Planners say Buffalo also faces an insurmountable mismatch in housing supply and demand: Even if every home on the East Side was in livable condition, there are still more houses than people interested and able to buy them.

“The truth is, there are parts of Buffalo that are never coming back – not in my lifetime and not in yours either,” said Charles Buki, the founding president of czb, which prepared the city’s 2017 housing report.

And yet, some Schiller Park homeowners still insist the experts and assessors underestimate them. They point to mowed lawns and new driveways and devoted block clubs. They invoke the recent influx of immigrants from Bangladesh.

Those newcomers, in particular, have opened shops and fixed up old houses, preventing them from falling into speculators’ hands.
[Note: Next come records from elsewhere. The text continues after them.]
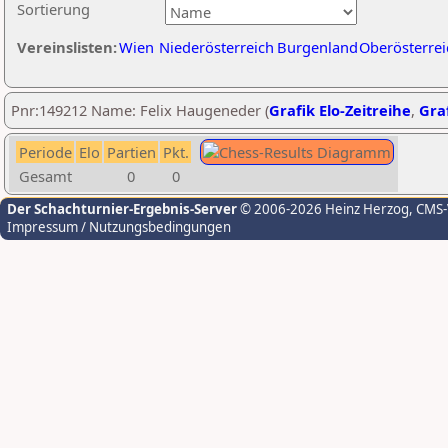
Sortierung
Vereinslisten:
Wien
Niederösterreich
Burgenland
Oberösterrei
Pnr:149212 Name: Felix Haugeneder (
Grafik Elo-Zeitreihe
,
Graf
Periode
Elo
Partien
Pkt.
Gesamt
0
0
Der Schachturnier-Ergebnis-Server
© 2006-2026 Heinz Herzog
, CMS
Impressum / Nutzungsbedingungen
Fontana, who is also a licensed real estate agent, sold a two-bedroom brick ranch to an immigrant family in November. The house, which sits two down from Tillman Ward’s, went for $114,000 – a rare price in this neighborhood, and double its assessed market value of $56,666.

“It has be heartening to you that the property sold for above-asking,” Fontana told Ward after a recent meeting of the St. Mary’s Road Block Club. Some two dozen homeowners milled around in the background, putting on winter coats and picking at the pizza donated by a local corner store.

Ward nodded. But another Realtor had told him, just a week prior, that home values were falling all along Walden.

“It’s crazy,” he told Fontana. “I hate living like this, man.”